MME prorroga concessão de UHE Sá Carvalho da Cemig por 30 anos
O Ministério de Minas e Energia (MME) prorrogou por mais 30 anos a concessão da Usina Hidrelétrica Sá Carvalho, de 78 MW, operada pela Cemig. A decisão, publicada no Diário Oficial da União, assegura a continuidade de um ativo estratégico para a companhia e o Sistema Interligado Nacional (SIN), sob as diretrizes da Lei nº 12.783/2013.
O Ministério de Minas e Energia (MME) prorrogou por três décadas a concessão da Usina Hidrelétrica Sá Carvalho, ativo de 78 MW de potência instalada operado pela Cemig (CMIG4). A decisão, formalizada em despacho publicado no Diário Oficial da União (DOU) nesta sexta-feira (28), garante a continuidade da operação da usina a partir de hoje, sucedendo o término do contrato anterior, que se encerrou em 27 de agosto de 2026.
A prorrogação se baseia nas condições gerais estabelecidas pela Lei nº 12.783/2013, que rege a extensão de concessões de geração hidrelétrica. Entre os termos, estão a remuneração por tarifa específica, a ser calculada pela Agência Nacional de Energia Elétrica (ANEEL) para a usina, a alocação de cotas de garantia física de energia e potência às distribuidoras do SIN, e a submissão aos padrões de qualidade do serviço fixados pela agência reguladora.
A Cemig é a principal beneficiada pela medida, assegurando a manutenção de um ativo estratégico de 78 MW em seu portfólio por um longo período, o que contribui para a estabilidade de suas receitas e lastro de energia. Os consumidores, por sua vez, podem ser ganhadores indiretos, uma vez que a Lei nº 12.783/2013 estabelece a modicidade tarifária como um dos objetivos primordiais das prorrogações de concessões. As distribuidoras do SIN também se beneficiam da alocação de cotas de garantia física, reforçando a segurança do suprimento e a estabilidade do sistema.
Embora o despacho não quantifique o impacto direto da prorrogação em tarifas (TUSD/TUST) ou encargos setoriais (ESS/ESS-RE), a Lei nº 12.783/2013, que fundamenta a decisão, prevê que as prorrogações devem buscar a modicidade tarifária. No contexto mais amplo das renovações de concessões hidrelétricas, discussões indicam que pagamentos à União, como a repactuação do Uso do Bem Público (UBP) de outras usinas, podem ser direcionados para aliviar a Conta de Desenvolvimento Energético (CDE), potencialmente beneficiando as tarifas de energia, embora não haja confirmação da vinculação direta da UHE Sá Carvalho a esses valores.
A decisão do MME de prorrogar a concessão da UHE Sá Carvalho ocorre em um momento de intensa discussão regulatória sobre a extensão de concessões hidrelétricas no país.

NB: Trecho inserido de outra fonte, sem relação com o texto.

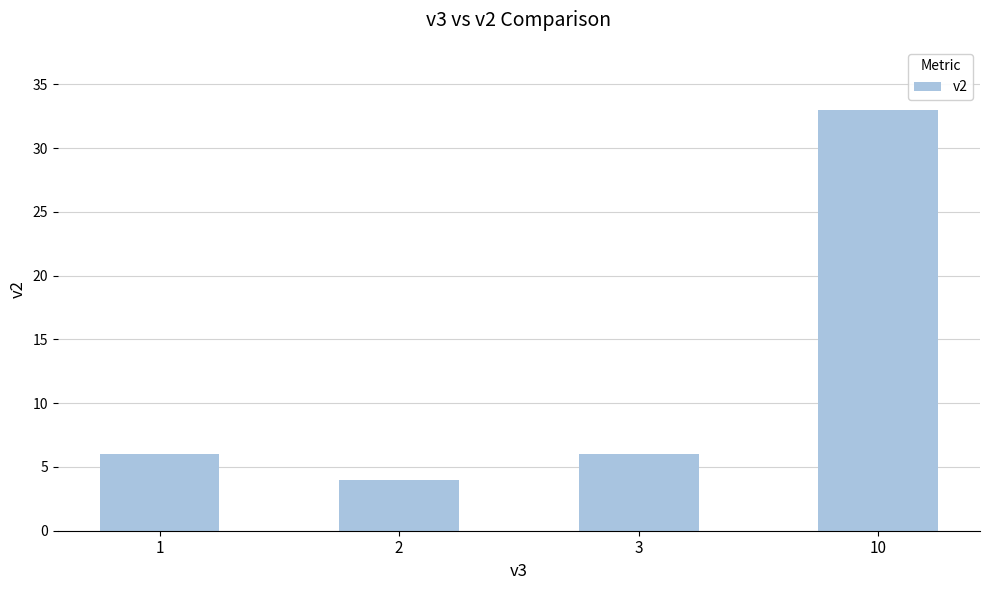

What is the difference between the values at 10 and 1?

27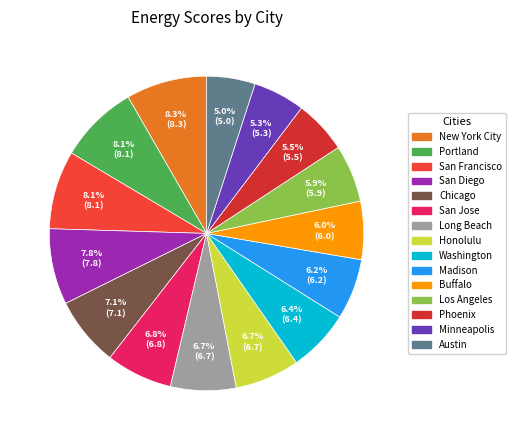

What is the total percentage of Portland and Washington?

14.5%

Em 11 de agosto de 2026, a ANEEL abriu uma consulta pública para estabelecer uma metodologia de cálculo dos prazos e condições para futuras extensões. Este despacho, portanto, se alinha à legislação existente, enquanto o setor busca maior clareza e padronização para os próximos processos de renovação de ativos de geração.
A UHE Sá Carvalho, com seus 78 MW, representa um componente relevante para a Cemig e para a matriz elétrica brasileira, que hoje, segundo dados do ONS para agosto de 2026, tem a capacidade instalada hidrelétrica respondendo por cerca de 41,9% no SIN. A continuidade de sua operação, sob as novas condições, reforça a previsibilidade do suprimento e a gestão do portfólio de geração da companhia.
Os próximos passos incluem o acompanhamento da ANEEL na definição da tarifa de remuneração e dos padrões de qualidade para a UHE Sá Carvalho, conforme previsto na Lei nº 12.783/2013. Além disso, o mercado deve observar o desfecho da consulta pública da ANEEL sobre a metodologia de extensão de concessões hidrelétricas, que poderá moldar as condições para futuras prorrogações de outros ativos do setor, trazendo maior previsibilidade regulatória para investimentos em modernização e ampliação.